Are you getting rope burn?
Cling less, love more
As a rock climber and a parent, I know some physical kinds of clinging are good—like to small holds or small hands!
But clinging as a psychological state has a feeling of tension in it, and drivenness, insistence, obsession, or compulsion. As experiences flow through the mind—seeing, hearing, planning, and worrying—they have what's called a "hedonic tone" of being pleasant, unpleasant, or neutral. It's natural to like what's pleasant and to dislike what's unpleasant: no problem so far. But then the mind takes it a step further - usually very quickly - and tries to grab what's pleasant, fight or flee from what's unpleasant, or prod what's neutral to get pleasant: this quality of grabbing, pushing, resisting, or pressing is the hallmark of clinging.
Clinging is different from healthy desire, where we have wholesome values, aims, purposes, aspiration, and commitments—without being attached to the results. Yes, we could feel passionate about our goals and work hard for them, and the stakes could be high (e.g., the health of child, the success of a business, the fate of the earth's climate), but when there's no clinging, we are deep down at peace with whatever happens even if the surface layers of the mind are understandably disappointed, sad, or upset.
Watch your mind and you'll see it cling to lots of things (remembering that pulling toward and pushing away are each a form of clinging). These include objects, viewpoints, routines, pleasures and pain, status, and even the sense of self (as when we take something personally).
Recognize the costs of clinging. It's never relaxed and always has a sense of strain, ranging from subtly unpleasant to intensely uncomfortable. It sucks us into chasing problematic goals, like stressing out for success, getting rigid or argumentative with others, being hooked on food or drugs, or seeking rewards in relationships that will never come. It clenches and contracts rather than opens. And clinging today plants the seeds of clinging tomorrow.

- [WHAT YOU WILL DO]
1. Locate every line in the rows that contains the string "data", treating uppercase and lowercase as distinct, and copy each such line.
2. Pick up the passage on clinging after its final sentence and write what comes next.
The passage on clinging has no connection to the rows.

- [SUPPLIED RECORDS]

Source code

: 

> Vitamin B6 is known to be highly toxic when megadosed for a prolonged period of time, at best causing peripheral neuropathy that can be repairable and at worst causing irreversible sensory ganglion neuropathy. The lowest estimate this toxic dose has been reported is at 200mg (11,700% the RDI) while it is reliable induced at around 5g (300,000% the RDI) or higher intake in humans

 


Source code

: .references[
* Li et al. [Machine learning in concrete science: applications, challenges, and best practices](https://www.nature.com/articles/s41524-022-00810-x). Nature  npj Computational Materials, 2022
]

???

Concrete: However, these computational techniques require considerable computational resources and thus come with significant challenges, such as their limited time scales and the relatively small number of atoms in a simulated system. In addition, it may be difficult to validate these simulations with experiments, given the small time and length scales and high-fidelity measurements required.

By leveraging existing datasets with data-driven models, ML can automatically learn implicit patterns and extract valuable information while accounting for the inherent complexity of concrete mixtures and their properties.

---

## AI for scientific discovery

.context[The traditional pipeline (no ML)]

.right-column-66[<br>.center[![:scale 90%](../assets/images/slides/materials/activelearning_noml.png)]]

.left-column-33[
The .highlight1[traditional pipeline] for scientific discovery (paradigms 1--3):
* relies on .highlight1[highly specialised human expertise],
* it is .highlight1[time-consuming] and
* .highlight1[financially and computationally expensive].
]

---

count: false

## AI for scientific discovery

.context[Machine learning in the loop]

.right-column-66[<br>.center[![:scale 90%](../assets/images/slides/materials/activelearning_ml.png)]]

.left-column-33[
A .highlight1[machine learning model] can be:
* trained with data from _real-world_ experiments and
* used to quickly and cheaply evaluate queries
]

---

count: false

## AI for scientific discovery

- [ANSWERS IN ORDER]
1.
By leveraging existing datasets with data-driven models, ML can automatically learn implicit patterns and extract valuable information while accounting for the inherent complexity of concrete mixtures and their properties.
* trained with data from _real-world_ experiments and

2.
Most fundamentally, clinging puts us at odds with the nature of existence, which is always changing. The American Buddhist teacher, Joseph Goldstein, likens the stream of consciousness to a rope running through your hands: if you cling to any bit of it, you get rope burn.
But if you let it run free - if you let experiences come and go - you feel peaceful and happy. Your mind and body open, and love flows freely, the natural expression of the unclenched heart.
It's familiar advice I'm sure, but do what you can to take care of your needs and those of others you care for, pursue wholesome aims with energy and diligence, and keep the needle of your personal stress meter out of the Red Zone. Each of these steps will pull logs off the fire of clinging.
Learn about clinging
Pick something specific—like a position about how something should be - and first really really cling to it. Insist in your mind that it must turn out a certain way. Notice what clinging feels like in your body and mind.
Then really try to relax the clinging. It's fine to wish for a certain result. But help yourself be at peace with whatever the result is by reminding yourself that you and others will likely still be fundamentally okay. Imagine whatever you've clung to as something small in a great space, such as a single stone in a vast plain seen from an airplane passing overhead. Disengage from over-thinking, ruminating, or obsessing. Help your body relax and soften, open your hands, let your mind open, and let the clinging go. Recognize the ease, the peace and pleasure in releasing clinging, and let the sense of this sink into you—motivating your brain to cling less in the future.
Set down your burdens
Try the practice just above with other things you've clung to. Start with easy things and work up. Remember: you can be fiercely, energetically committed to something without being attached to the result.
Wake up from the spell
Investigate your experience of things you cling to: such as pleasant sensations, or certain sights or ideas. Isolate any aspect of this experience and look closely at it in your mind. Ask yourself: Is there real happiness in this (this sight or idea or sound, etc.)? I think you'll see the answer is always No.
Stop looking for things to want
Notice how the mind continually looks for a reward to get, a problem to solve, or a threat to avoid: in other words, something else to cling to. A little of this is OK, but enough already! Bring your attention back to the present moment, to this activity, this conversation, this breath. This will pull you back into the now, the only time we are truly happy.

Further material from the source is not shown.